President George W. Bush says that democracy makes possible the freedom people need to live in dignity:
“That dignity is honored by the rule of law, limits on the power of the state, respect for women, protection of private property, free speech, equal justice, and religious tolerance.”
Pro-democracy Iranians would seem to agree. According to news accounts, about two-thousand people recently took to the streets of Tehran to demand greater freedom. Observers say the demonstration shows that many Iranians desperately seek change. That may be especially true of Iranian women. The New York Times newspaper reports that Iran’s parliament recently blocked proposals to expand the inheritance rights of women and to adopt the United Nations convention barring discrimination against women. There have been recent reports of women in Tehran and other parts of the country being arrested for wearing clothes deemed insufficiently “Islamic.” Moreover, Iranian members of parliament have reportedly called for segregating men and women at universities and for other limitations on women’s activities.
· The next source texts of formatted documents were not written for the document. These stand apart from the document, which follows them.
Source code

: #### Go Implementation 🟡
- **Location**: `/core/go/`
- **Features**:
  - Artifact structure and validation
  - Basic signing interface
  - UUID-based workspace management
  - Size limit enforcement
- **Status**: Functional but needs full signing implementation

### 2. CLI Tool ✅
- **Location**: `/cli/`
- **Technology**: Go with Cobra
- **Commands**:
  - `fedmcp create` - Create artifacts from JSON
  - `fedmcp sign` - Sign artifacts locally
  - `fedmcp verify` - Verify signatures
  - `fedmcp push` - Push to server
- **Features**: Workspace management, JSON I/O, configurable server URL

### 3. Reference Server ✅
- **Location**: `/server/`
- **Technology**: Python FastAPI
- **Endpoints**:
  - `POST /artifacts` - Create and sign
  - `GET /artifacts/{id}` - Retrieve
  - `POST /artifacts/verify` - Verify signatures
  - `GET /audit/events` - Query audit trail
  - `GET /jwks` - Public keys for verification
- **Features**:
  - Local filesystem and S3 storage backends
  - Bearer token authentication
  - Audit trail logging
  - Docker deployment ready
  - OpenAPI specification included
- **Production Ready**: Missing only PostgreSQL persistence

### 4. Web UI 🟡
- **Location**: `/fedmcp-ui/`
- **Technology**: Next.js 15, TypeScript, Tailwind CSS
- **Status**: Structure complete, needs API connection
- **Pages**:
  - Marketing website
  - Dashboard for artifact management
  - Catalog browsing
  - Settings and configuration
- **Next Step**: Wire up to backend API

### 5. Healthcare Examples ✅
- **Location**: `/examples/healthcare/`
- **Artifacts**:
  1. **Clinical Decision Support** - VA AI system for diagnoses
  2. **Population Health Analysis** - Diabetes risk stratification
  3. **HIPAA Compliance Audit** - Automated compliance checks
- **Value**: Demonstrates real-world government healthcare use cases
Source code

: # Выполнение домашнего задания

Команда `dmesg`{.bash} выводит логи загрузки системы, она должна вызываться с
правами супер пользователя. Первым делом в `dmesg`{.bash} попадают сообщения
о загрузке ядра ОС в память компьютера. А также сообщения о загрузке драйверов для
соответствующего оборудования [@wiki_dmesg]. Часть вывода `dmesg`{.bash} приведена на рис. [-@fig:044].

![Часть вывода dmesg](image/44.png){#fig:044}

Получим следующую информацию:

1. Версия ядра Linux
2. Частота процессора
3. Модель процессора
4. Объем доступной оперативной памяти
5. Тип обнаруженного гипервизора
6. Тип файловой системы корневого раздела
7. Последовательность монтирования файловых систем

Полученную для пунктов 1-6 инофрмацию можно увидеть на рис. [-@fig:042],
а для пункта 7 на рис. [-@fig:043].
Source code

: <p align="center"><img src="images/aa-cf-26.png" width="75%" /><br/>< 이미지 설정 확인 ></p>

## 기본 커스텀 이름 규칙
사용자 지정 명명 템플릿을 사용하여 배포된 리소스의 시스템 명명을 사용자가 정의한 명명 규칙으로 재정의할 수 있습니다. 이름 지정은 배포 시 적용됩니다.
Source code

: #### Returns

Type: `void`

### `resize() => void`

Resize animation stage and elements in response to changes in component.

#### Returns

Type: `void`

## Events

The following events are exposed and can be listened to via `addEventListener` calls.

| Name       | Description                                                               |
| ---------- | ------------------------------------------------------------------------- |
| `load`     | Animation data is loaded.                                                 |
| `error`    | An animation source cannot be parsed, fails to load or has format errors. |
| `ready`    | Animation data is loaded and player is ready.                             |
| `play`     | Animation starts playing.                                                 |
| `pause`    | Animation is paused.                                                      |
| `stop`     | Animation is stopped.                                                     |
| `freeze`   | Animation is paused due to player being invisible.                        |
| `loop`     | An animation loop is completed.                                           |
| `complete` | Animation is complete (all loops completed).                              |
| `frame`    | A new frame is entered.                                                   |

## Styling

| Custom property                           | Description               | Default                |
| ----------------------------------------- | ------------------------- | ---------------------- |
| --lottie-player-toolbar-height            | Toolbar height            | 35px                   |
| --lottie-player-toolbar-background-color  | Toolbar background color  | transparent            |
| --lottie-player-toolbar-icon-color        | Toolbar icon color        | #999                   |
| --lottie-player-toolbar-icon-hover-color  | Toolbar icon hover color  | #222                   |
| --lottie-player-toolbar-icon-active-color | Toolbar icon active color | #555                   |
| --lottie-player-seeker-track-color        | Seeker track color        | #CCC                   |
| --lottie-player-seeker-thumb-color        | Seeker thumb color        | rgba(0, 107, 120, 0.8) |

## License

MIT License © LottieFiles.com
Iranian women are not the only target of government repression. The international group Reporters Without Borders says that “[t]hreats to press freedom have increased since the hijacking of last February’s parliamentary elections. . . . Tehran chief prosecutor Said Mortazavi has launched a new effort to silence the press.” Tactics include closing newspapers, blocking Internet access, blacklisting journalists, and imprisoning writers and editors.
As President Bush has put it, “tired, discredited autocrats are trying to hold back the democratic will of [the] rising generation” in Iran. The U.S., says Mr. Bush, has a message for the Iranian people: “We hear your voice. . .and we stand with you in your desire to be free.”